Max B Closes Chapter on Jim Jones Beef

ATLANTA, GEORGIA - SEPTEMBER 24: Jim Jones attends REVOLT WORLD x Walmart 2023 at Pangaea Studios on September 24, 2023 in Atlanta, Georgia.
ATLANTA, GEORGIA – SEPTEMBER 24: Jim Jones attends REVOLT WORLD x Walmart 2023 at Pangaea Studios on September 24, 2023 in Atlanta, Georgia. (Photo by Derek White/Getty Images for REVOLT)

In a rare and wide-ranging conversation on Drink Champs, Harlem rapper Max B opened up about the road that led him from music fame to incarceration—and the personal clarity he’s found along the way. From addressing long-standing tensions with Jim Jones to outlining his hopes for the future, the interview captured an artist in the middle of a reset.

Early in the conversation, Max acknowledged the once-heated feud with Dipset member Jim Jones, a clash that played out publicly across DVDs and diss tracks during the 2000s. That rivalry, Max says, no longer holds any weight. When French Montana recently joined forces with Jones for their track “Too Late,” Max said he found out through French—but held no resentment. “It was all love,” he said, noting that what once seemed personal was, in hindsight, about business. “We were young. We were entertaining.” Now, he sees those years as a lesson in what not to carry forward.

Throughout the interview, Max B spoke with the clarity of someone who’s spent real time thinking about what comes next. “I want to start over. I’m a new man. I’m a married man. I got four kids,” he told the hosts. His tone was deliberate, as if carving out a space for a life beyond bravado.

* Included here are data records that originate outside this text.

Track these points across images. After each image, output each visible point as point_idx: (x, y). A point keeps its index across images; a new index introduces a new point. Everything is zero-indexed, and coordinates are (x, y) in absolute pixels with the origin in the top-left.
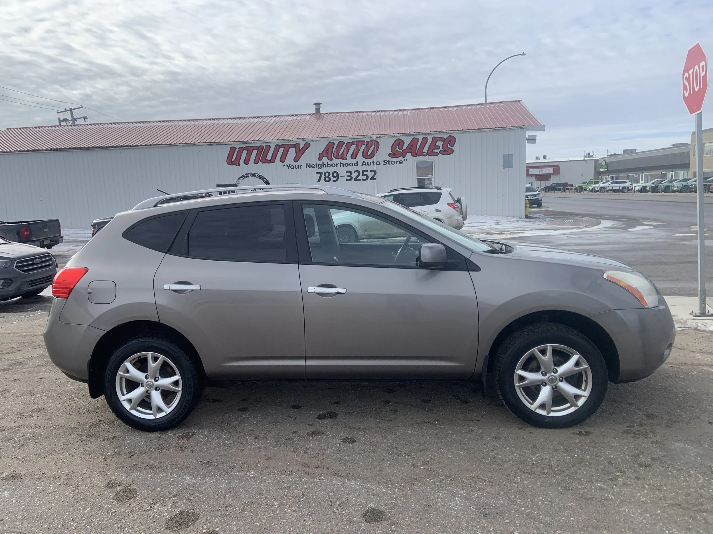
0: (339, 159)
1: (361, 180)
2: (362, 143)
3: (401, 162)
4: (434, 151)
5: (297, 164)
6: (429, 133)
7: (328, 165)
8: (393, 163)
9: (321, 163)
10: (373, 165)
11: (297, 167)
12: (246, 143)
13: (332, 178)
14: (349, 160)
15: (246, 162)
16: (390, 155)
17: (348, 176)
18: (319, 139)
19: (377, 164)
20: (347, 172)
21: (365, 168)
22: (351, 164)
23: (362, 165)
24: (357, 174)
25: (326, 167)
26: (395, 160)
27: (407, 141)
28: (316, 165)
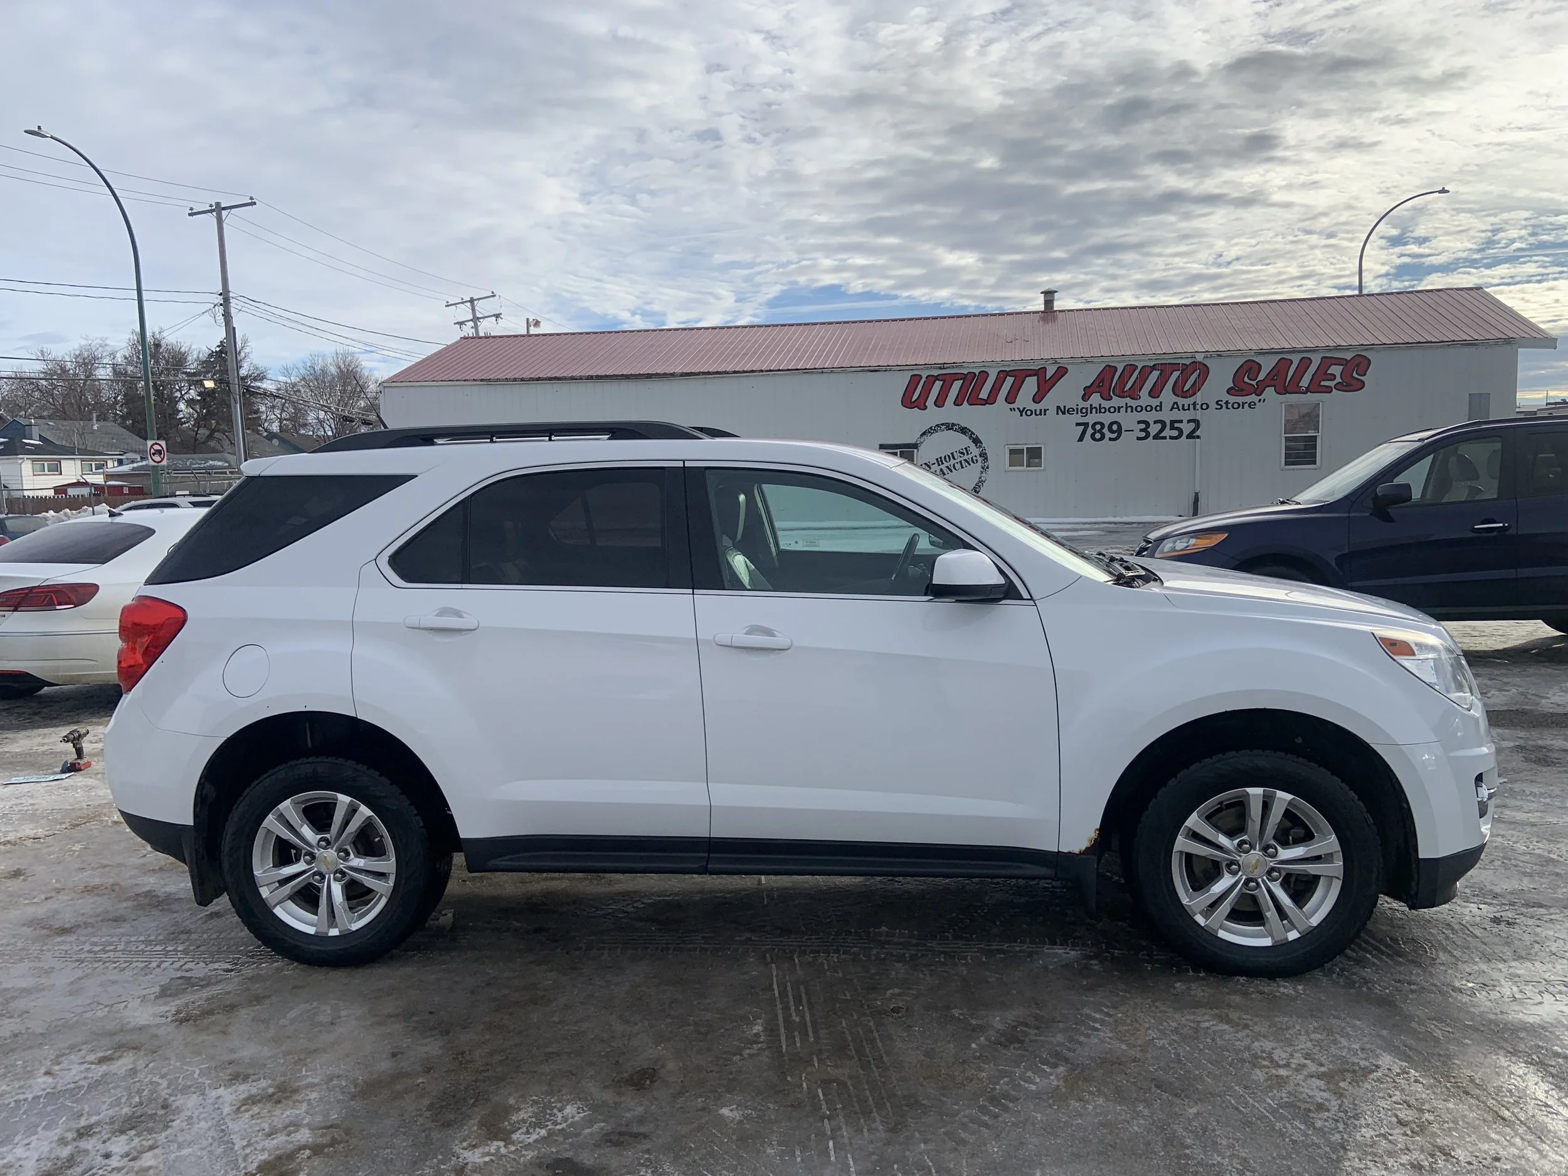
0: (1123, 397)
1: (1168, 438)
2: (1174, 367)
3: (1251, 405)
4: (1323, 383)
5: (1038, 407)
6: (1315, 350)
7: (1100, 408)
8: (1236, 406)
9: (1087, 404)
10: (1194, 409)
11: (1038, 413)
12: (940, 368)
13: (1108, 435)
14: (1145, 399)
15: (940, 403)
16: (1229, 391)
17: (1141, 430)
18: (1087, 361)
19: (1202, 409)
20: (1139, 422)
21: (1176, 415)
22: (1149, 408)
23: (1171, 410)
24: (1159, 426)
25: (1096, 413)
26: (1240, 400)
27: (1267, 365)
28: (1077, 408)
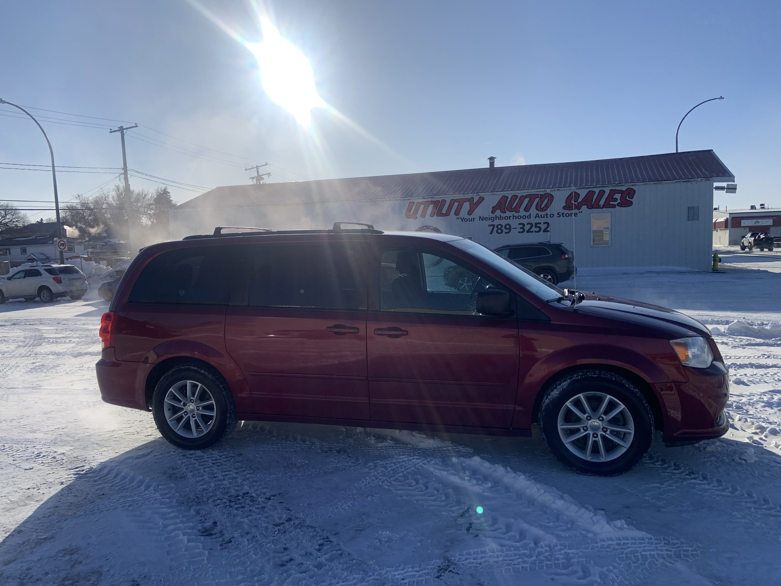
0: (512, 212)
1: (534, 232)
2: (536, 196)
3: (575, 215)
4: (611, 203)
5: (470, 217)
7: (500, 217)
8: (567, 215)
9: (494, 215)
10: (547, 217)
11: (470, 220)
12: (423, 198)
13: (504, 230)
14: (522, 213)
15: (423, 216)
16: (564, 208)
17: (521, 228)
18: (493, 194)
19: (550, 217)
20: (520, 224)
21: (538, 220)
22: (524, 217)
23: (535, 218)
24: (530, 226)
25: (499, 220)
26: (569, 212)
27: (583, 194)
28: (489, 218)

Asked whether he regrets his clashes with Jones, Max shook it off without hesitation. “Nah, I don’t regret nothing,” he said. “We gonna learn from that.” He didn’t glorify the past, but he didn’t rewrite it either—choosing instead to focus on what the future still holds.

Max B eyes redemption through music, mentorship, and maturity

Now in his 40s, Max B said he’s ready for one more shot at the spotlight, but this time on his own terms. “At the end of the day, we all grow, we all become men, we all got responsibilities,” he said. He’s also eyeing a role as a mentor, offering guidance to up-and-coming artists navigating the same industry terrain he once did.

“I’ma just do what I do best—music and media,” he said. “I’m a just give y’all great work and consistency and entertainment.” His ambitions are less about spectacle than they are about sustained contribution—and finally owning the arc of his story.

Max B was once a fixture in the mixtape era, working closely with French Montana and The Diplomats. That trajectory stalled in 2009 when he was sentenced to 75 years for his role in a deadly robbery. But after a sentence reduction in 2016, he is now scheduled for release on November 9—ushering in what he hopes is a second act defined by stability, creativity, and purpose. As he prepares to re-enter a vastly changed music world, Max B seems focused not on picking up where he left off but on proving that an artist’s most powerful chapter doesn’t have to be their first.